A similar proof for what follows can be found on page 39 of the book Probability with Martingales (1991) by David Williams. Define the following collections of sets:
\begin{align*}\Pi_1&=\Big\{\lbrace \omega\in\Omega: X(\omega)\le x\rbrace\cap \lbrace \omega\in\Omega: Y(\omega)\le y\rbrace:x,y\in\mathbb{R}\Big\},\\
\Pi_2&=\Big\{\lbrace \omega\in\Omega: Z(w)\le z\rbrace:z\in\mathbb{R}\Big\}.
\end{align*}
You can readily show that $\Pi_1$ and $\Pi_2$ are $\pi$-systems such that $$\sigma(\Pi_1)=\sigma(X,Y)\quad\text{and}\quad \sigma(\Pi_2)=\sigma(Z).$$
To prove that $\sigma(X,Y)$ and $\sigma(Z)$ are independent, by definition we must show that $P(A\cap B)=P(A)P(B)$ for all $A\in \sigma(X,Y)$ and $B\in \sigma(Z)$.
To that end, fix $A\in \Pi_1$ and define the following two measures (you can prove that they are measures) $\mu_{1},\mu_{2}:\mathcal{F}\rightarrow [0,\infty)$ as follows:
$$\mu_1(B)=P(A\cap B)\quad\text{and} \quad \mu_2(B) = P(A)P(B).$$
Since $A\in \Pi_1$, we can write $A=\lbrace X\le x\rbrace\cap \lbrace Y\le y\rbrace$ for some $x,y\in\mathbb{R}$. By independence of the random variables $X$, $Y$, and $Z$, if $B=\lbrace{Z\le z\rbrace}\in \Pi_2$ then we find that
\begin{align*}\mu_1(B) &= P(A\cap B) \\&= P\left(\lbrace X\le x\rbrace\cap \lbrace Y\le y\rbrace\cap \lbrace{Z\le z\rbrace}\right) \\&= P\left(\lbrace X\le x\rbrace\right)\cdot P\left(\lbrace Y\le y\rbrace\right)\cdot P\left(\lbrace{Z\le z\rbrace}\right)\\&=P\left(\lbrace X\le x\rbrace\cap \lbrace Y\le y\rbrace\right)\cdot P\left(\lbrace{Z\le z\rbrace}\right)\\&=P(A) P(B)\\&=\mu_2(B).
\end{align*}
This proves that the measures $\mu_1$ and $\mu_2$ agree on the $\pi$-system $\Pi_2$. Furthermore, note that $\mu_1(\Omega)=\mu_2(\Omega) = P(A)<\infty$. Now we can use the following fact: finite measures that agree on a $\pi$-system also agree on the $\sigma$-algebra generated by the $\pi$-system. Therefore,
$$P(A\cap B) = P(A)P(B)\quad\text{for all}\quad A\in \Pi_1\quad\text{and}\quad B\in \sigma(Z).$$ Now fix $B\in \sigma(Z)$ and define two more measures $\mu_{3},\mu_{4}:\mathcal{F}\rightarrow [0,\infty)$ as follows:
$$\mu_3(A)=P(A\cap B)\quad\text{and} \quad \mu_2(A) = P(A)P(B).$$
Our previous argument showed that $\mu_3$ and $\mu_4$ agree on the $\pi$-system $\Pi_1$. Furthermore, $\mu_3(\Omega)=\mu_4(\Omega)=P(B)<\infty$. Using the same fact as before, we conclude that $\mu_3$ and $\mu_4$ agree on $\sigma(X,Y)$. This completes the proof.

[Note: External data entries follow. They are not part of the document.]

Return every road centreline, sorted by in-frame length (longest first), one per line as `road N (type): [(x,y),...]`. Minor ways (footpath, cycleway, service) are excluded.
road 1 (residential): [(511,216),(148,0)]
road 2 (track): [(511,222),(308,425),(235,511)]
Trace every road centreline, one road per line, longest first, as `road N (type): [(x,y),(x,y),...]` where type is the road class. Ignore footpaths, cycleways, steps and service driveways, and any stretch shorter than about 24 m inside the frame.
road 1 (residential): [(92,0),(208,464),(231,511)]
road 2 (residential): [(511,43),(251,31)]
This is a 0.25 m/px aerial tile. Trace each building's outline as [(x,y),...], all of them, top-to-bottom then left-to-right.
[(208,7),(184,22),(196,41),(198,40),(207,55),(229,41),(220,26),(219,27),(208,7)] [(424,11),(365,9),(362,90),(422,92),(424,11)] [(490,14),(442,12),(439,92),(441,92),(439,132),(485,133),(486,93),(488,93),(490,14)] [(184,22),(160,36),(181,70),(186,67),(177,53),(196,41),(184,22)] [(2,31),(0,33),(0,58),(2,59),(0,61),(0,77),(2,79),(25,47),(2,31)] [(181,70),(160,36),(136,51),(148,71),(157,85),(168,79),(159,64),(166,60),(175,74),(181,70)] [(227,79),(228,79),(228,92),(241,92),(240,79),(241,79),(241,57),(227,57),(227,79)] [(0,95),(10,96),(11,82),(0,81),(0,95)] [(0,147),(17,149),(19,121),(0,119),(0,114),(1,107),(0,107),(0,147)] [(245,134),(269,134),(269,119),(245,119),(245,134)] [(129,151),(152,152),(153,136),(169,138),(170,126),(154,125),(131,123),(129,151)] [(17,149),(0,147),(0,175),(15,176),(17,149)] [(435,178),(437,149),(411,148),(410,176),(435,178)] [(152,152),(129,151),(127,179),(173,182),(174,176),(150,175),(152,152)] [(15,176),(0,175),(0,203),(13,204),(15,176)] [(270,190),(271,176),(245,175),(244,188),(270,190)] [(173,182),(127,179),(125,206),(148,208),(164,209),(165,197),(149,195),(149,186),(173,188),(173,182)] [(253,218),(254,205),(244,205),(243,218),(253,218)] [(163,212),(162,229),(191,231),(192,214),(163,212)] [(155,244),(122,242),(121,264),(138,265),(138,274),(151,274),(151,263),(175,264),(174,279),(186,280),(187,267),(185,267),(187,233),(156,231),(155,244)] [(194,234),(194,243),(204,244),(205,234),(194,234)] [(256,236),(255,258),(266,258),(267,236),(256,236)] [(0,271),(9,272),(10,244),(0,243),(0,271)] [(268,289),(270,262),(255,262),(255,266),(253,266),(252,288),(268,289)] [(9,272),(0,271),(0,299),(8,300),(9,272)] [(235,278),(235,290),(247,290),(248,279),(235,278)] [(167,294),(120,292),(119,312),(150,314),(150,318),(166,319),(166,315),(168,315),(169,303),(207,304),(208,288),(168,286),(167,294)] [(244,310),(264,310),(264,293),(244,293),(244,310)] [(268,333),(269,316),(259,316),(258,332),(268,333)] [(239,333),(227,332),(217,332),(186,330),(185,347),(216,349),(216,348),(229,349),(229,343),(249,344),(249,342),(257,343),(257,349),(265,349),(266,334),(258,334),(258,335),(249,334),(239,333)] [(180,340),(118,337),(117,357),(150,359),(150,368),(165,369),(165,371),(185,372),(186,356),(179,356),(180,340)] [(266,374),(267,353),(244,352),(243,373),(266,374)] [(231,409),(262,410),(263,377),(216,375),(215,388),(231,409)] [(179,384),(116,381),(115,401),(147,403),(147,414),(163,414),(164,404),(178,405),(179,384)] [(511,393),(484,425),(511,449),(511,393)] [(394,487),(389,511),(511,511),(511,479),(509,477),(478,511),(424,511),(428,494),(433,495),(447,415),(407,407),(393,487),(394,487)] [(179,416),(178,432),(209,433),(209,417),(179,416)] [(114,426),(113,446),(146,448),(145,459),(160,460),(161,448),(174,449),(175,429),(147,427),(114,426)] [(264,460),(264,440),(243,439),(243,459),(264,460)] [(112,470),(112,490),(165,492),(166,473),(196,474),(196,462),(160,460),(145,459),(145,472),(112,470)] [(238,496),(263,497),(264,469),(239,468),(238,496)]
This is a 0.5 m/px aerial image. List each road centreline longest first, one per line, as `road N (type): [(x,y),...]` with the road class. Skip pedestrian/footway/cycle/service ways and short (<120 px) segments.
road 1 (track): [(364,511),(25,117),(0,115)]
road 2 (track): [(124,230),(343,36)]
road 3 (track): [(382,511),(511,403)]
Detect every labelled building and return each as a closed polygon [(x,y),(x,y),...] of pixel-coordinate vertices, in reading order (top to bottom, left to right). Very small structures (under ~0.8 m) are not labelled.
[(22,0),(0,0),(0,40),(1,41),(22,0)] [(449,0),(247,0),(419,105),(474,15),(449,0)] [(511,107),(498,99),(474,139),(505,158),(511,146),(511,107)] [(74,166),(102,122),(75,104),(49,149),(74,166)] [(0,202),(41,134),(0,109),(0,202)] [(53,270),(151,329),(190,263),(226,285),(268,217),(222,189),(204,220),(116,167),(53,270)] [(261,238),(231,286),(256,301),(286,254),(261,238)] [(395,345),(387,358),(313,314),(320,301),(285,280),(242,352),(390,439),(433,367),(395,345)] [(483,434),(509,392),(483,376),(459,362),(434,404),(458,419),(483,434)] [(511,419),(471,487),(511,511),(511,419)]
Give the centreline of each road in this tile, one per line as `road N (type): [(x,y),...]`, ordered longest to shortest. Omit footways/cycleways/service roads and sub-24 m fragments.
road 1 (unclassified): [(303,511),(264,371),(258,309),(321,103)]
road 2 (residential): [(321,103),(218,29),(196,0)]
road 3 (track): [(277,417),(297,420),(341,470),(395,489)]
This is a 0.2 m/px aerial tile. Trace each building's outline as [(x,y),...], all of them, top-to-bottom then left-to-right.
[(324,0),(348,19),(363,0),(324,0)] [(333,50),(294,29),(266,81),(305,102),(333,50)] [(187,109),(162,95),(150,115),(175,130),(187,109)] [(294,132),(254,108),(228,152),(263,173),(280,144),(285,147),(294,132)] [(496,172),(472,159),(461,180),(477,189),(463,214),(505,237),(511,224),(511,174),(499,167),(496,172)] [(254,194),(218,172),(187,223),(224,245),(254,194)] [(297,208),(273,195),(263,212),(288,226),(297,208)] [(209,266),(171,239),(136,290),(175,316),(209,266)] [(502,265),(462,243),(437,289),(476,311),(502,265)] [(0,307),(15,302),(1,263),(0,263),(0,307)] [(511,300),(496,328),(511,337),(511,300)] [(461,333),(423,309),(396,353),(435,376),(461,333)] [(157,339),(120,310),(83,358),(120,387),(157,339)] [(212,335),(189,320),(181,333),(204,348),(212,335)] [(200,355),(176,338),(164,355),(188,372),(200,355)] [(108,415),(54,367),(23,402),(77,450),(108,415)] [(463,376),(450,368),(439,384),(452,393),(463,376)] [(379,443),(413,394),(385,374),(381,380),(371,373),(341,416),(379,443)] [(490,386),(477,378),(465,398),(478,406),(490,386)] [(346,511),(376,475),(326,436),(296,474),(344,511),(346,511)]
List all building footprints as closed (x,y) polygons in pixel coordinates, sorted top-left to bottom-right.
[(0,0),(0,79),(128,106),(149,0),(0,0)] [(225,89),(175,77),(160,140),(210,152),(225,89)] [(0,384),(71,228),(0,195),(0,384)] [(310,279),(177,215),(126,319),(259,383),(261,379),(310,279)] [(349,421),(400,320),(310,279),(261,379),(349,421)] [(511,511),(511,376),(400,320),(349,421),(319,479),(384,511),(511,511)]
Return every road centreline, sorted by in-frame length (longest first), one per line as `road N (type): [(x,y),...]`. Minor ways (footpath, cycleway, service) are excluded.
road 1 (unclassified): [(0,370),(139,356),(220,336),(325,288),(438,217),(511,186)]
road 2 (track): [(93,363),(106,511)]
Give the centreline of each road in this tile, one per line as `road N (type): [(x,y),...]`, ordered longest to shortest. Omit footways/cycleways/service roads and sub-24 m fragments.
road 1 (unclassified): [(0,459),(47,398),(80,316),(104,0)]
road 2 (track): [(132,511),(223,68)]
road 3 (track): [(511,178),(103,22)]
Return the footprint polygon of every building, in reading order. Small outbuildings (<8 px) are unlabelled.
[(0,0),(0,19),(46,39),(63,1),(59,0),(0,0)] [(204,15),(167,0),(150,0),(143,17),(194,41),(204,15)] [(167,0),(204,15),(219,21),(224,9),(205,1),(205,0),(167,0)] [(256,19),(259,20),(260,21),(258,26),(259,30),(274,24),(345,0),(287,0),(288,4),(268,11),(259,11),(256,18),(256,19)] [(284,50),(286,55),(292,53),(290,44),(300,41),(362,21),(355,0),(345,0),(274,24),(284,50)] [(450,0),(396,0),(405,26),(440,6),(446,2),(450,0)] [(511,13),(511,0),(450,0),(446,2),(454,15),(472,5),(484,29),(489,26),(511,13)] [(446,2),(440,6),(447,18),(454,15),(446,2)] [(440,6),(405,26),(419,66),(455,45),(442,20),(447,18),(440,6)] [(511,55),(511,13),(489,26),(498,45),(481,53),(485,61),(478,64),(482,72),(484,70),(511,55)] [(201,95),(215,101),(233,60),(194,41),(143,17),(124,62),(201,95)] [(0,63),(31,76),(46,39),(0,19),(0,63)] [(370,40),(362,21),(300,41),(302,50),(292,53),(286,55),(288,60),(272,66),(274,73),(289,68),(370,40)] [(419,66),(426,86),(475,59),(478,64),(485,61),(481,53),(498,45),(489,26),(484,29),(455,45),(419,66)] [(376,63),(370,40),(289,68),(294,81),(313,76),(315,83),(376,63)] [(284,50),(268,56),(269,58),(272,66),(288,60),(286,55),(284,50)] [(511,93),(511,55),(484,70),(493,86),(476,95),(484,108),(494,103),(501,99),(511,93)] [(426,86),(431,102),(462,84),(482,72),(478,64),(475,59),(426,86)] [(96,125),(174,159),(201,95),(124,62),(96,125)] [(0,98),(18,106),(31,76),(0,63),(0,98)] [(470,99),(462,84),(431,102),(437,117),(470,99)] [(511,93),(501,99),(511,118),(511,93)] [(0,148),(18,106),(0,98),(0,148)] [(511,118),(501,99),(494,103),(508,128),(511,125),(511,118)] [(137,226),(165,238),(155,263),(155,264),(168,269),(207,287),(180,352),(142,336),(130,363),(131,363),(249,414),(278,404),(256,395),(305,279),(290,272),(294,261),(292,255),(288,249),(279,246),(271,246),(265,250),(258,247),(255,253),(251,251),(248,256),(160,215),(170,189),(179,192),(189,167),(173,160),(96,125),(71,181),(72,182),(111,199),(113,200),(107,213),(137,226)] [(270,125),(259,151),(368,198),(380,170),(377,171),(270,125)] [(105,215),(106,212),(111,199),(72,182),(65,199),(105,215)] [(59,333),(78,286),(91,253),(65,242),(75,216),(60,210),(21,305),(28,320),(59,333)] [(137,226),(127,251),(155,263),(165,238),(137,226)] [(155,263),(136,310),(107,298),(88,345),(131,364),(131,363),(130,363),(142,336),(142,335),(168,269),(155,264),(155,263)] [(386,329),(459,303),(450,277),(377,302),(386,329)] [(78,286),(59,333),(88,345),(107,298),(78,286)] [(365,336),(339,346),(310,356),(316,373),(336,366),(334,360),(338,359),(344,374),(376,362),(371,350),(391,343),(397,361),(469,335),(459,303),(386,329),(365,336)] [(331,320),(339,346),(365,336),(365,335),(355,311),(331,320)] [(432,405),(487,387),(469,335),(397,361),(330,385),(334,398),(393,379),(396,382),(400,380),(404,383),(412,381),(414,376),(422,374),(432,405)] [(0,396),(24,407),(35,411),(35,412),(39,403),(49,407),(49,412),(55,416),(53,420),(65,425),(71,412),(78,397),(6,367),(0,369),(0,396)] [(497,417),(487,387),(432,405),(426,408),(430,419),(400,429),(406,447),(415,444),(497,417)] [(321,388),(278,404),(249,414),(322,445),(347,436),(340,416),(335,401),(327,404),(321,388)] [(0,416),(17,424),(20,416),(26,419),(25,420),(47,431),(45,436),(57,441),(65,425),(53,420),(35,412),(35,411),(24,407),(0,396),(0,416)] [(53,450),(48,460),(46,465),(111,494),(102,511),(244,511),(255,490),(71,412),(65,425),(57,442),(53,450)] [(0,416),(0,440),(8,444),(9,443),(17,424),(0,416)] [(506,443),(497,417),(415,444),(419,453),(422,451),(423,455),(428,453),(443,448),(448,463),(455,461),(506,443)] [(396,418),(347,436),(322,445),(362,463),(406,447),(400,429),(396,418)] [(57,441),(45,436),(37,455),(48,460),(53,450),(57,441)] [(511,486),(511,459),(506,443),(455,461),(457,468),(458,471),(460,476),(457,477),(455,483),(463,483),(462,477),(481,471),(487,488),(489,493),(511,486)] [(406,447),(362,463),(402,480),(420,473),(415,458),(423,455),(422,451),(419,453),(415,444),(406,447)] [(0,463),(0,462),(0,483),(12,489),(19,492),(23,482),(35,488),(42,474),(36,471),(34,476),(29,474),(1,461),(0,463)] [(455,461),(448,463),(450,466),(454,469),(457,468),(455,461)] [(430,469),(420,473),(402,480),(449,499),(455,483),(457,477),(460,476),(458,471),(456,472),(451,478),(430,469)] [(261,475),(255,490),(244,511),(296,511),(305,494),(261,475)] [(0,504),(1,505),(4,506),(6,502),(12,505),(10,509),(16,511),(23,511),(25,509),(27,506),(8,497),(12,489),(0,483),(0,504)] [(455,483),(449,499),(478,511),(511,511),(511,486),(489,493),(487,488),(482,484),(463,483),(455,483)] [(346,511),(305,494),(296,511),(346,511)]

This argument can be generalized as follows: Let $X_1,X_2,\dots$ be a sequence of independent random variables. Then $\sigma(X_1,\dots, X_n)$ and $\sigma(X_{n+1}, X_{n+2}, \dots)$ are independent for each $n\in\mathbb{N}$; see page 47 in Williams (1991).